2. Choose an action:

  • Summarize the file
  • Create an FAQ from the content
  • Ask a question about it

For example, you might ask:
> “Where should we open our first store location in India, based on this file?”

Copilot will pull key recommendations directly from the document, so you don’t have to hunt for them. It’s surprisingly effective for long strategy docs, contracts, or technical reports.

Compare up to five files at once

One of my favorite tricks is comparing multiple files in bulk:

1. In OneDrive, select up to five files (for example, a set of invoices or project reports).
2. Click the Copilot button at the top.
3. Choose Compare.

Copilot will extract key structured information (like invoice numbers, totals, dates, or other recurring elements) and present it in a table. This is useful for:

  • Reviewing several versions of a document
  • Comparing supplier quotes
  • Quickly checking multiple reports for outliers

You can treat this as a lightweight, automated m365 security assessment or process check on your documentation: are there obvious gaps, mismatched dates, or odd numbers that need follow-up? It won’t replace a full cis benchmark microsoft 365 guide, but it’s a fast first pass to catch inconsistencies.

Tip 5: Analyze and Enrich Data with Copilot in Excel

If you’re not an Excel formulas expert, Copilot can be a huge help. It’s great for filling in missing data, generating new columns, and explaining the logic it uses—so you’re not just blindly trusting the result.

Turn your range into a table, then let Copilot work

To use Copilot effectively in Excel:

1. Click anywhere inside your data range.
2. Press Ctrl + T or use Insert → Table to create a table.
3. Make sure My table has headers is checked.
4. Save the workbook to OneDrive or SharePoint.
5. Open Copilot from the Home tab.

Then you can ask for practical help like:
> “Add a new column with the country for each city.”

Copilot will:

  • Propose a formula or method
  • Show you a preview of the new column
  • Let you accept and insert the results

This is especially powerful when you need quick enrichment or cleanup of semi-structured data.

Ask Copilot to explain the formulas it generates

After Copilot adds a new column or calculation, click into one of the result cells and check the formula bar.

You can then ask Copilot:

  • “Explain this formula in simple terms.”
  • “Can you rewrite this formula to be easier to maintain?”

Over time, this actually builds your own Excel skills.
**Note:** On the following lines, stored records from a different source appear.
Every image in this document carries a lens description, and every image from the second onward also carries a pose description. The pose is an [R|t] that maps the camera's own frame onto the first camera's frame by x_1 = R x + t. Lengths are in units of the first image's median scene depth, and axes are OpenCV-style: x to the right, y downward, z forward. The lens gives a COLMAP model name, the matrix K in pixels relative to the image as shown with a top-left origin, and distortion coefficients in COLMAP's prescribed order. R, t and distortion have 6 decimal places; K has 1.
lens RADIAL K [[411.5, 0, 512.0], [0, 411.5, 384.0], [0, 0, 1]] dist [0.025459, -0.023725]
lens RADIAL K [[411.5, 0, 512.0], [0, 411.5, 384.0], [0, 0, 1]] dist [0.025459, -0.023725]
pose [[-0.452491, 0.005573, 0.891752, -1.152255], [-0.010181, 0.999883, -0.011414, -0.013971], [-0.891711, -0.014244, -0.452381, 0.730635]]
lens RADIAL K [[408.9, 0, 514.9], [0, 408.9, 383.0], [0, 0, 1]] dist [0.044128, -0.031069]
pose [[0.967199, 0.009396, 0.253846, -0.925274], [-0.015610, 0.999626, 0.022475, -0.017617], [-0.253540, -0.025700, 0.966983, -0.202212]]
Instead of copying random formulas from the internet, you see how Copilot approaches the problem and why.

If you’re working with security or compliance reports exported from automated compliance m365 tools or other monitoring platforms, this kind of guided analysis makes it much easier to group, filter, and interpret findings without being an Excel guru.

Copilot is not just a chat bot bolted onto Microsoft 365—it’s an assistant woven into PowerPoint, Outlook, OneDrive, Excel, Teams, and even your browser. When you:

  • Generate presentations from Word documents
  • Reference people, files, and meetings with `/`
  • Let Copilot write Outlook rules for you
  • Summarize and compare files directly in OneDrive
  • Enrich and analyze data in Excel

you move from “occasionally trying AI” to actually changing how you work every day.
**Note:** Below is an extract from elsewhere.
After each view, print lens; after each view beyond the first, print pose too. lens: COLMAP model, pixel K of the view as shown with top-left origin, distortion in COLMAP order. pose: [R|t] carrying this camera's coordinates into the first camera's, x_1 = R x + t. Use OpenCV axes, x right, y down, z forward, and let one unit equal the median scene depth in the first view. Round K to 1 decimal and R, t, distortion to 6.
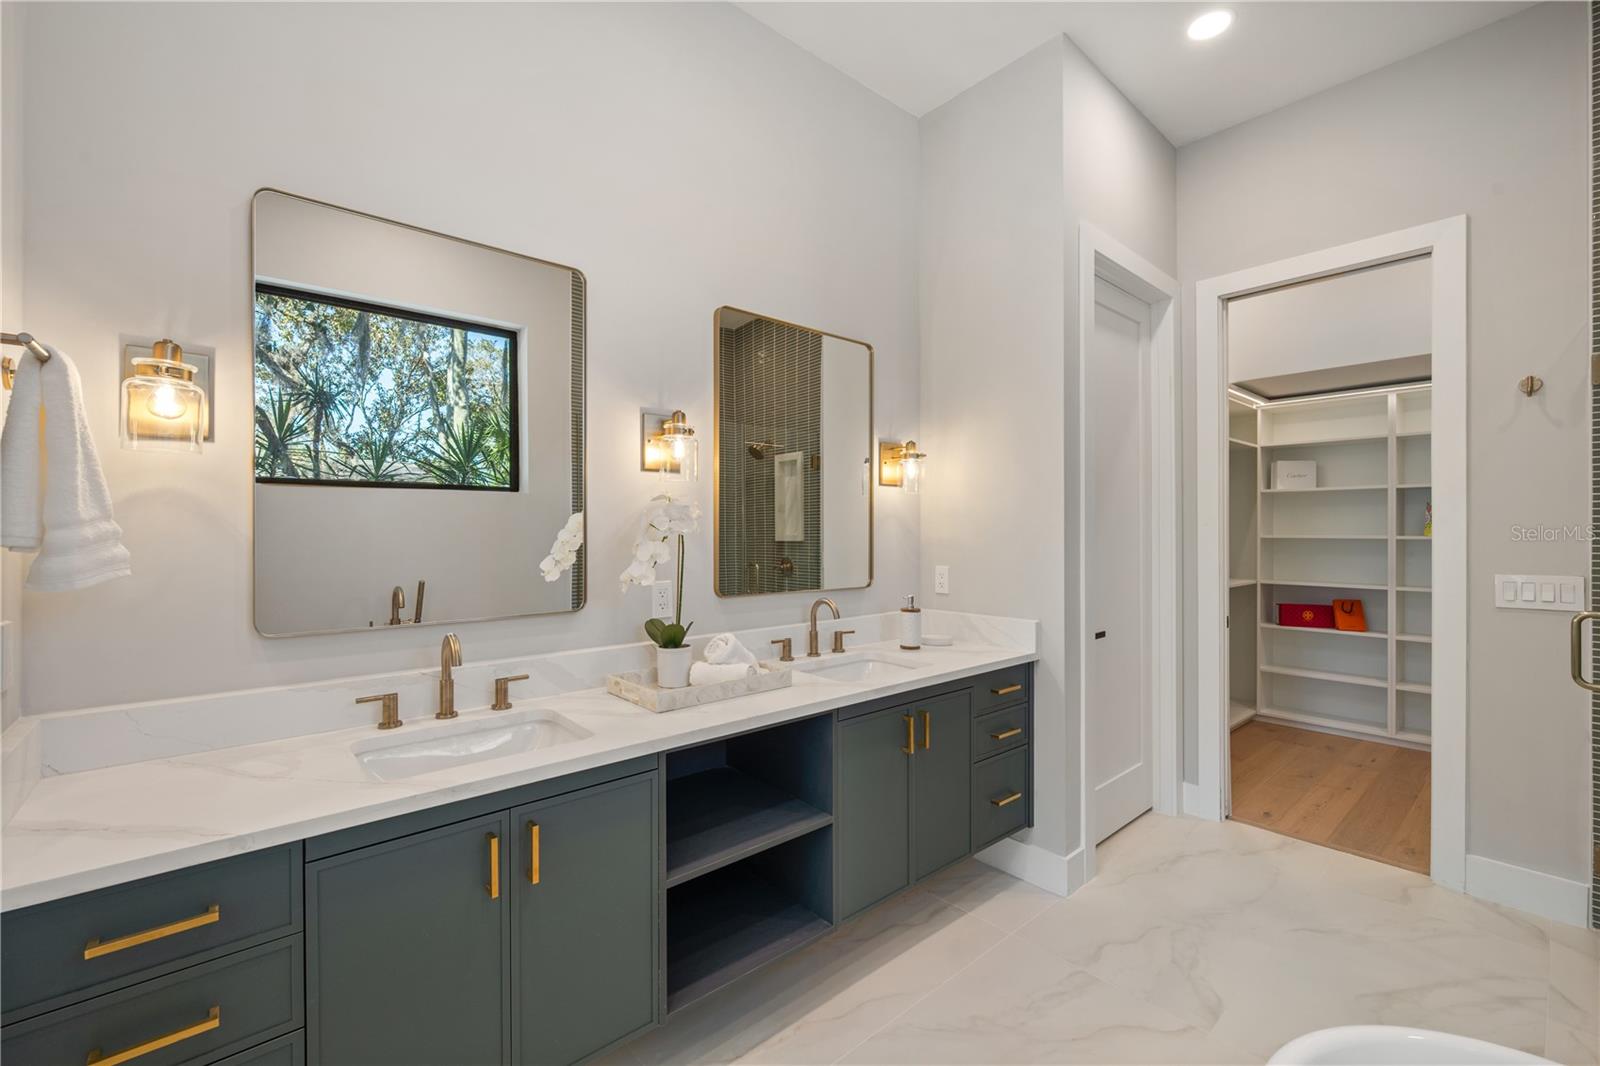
lens RADIAL K [[684.7, 0, 801.6], [0, 684.7, 533.2], [0, 0, 1]] dist [-0.000240, -0.000184]
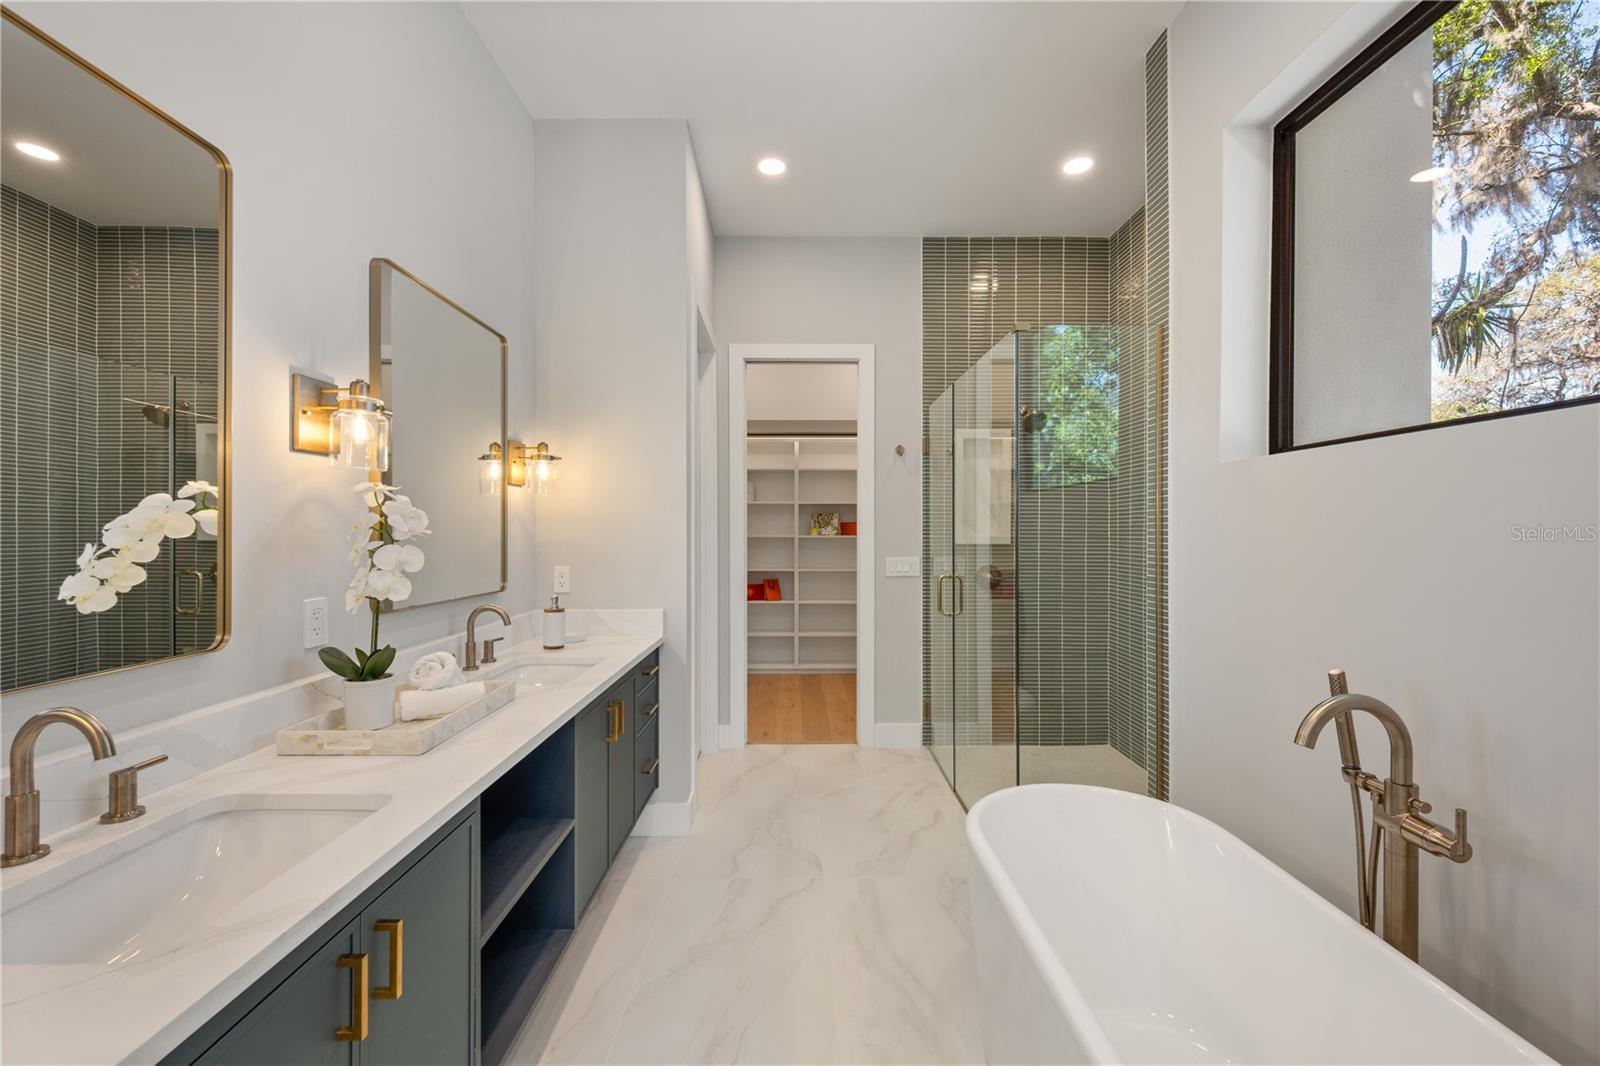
lens RADIAL K [[650.9, 0, 806.4], [0, 650.9, 530.8], [0, 0, 1]] dist [-0.003002, 0.000300]
pose [[0.637462, 0.000945, 0.770481, -0.354221], [0.002712, 0.999990, -0.003470, -0.000794], [-0.770477, 0.004302, 0.637453, 0.103301]]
As your organization leans more on AI and cloud services, it’s also worth keeping an eye on governance and microsoft 365 compliance. Tools that automate checks against standards—like the cis benchmark microsoft 365 and broader frameworks—can help ensure that all this productivity doesn’t come at the cost of security.

If you’re looking to go a step further and implement automated m365 compliance assessment across your tenant, have a look at ConfigCobra for continuous CIS-based assessments, drift detection, and audit-ready reporting:
https://configcobra.com/compliance

For now, try one or two of these Copilot tips in your day-to-day work. Start small, refine your prompts, and see where Copilot genuinely saves you time—and then build from there.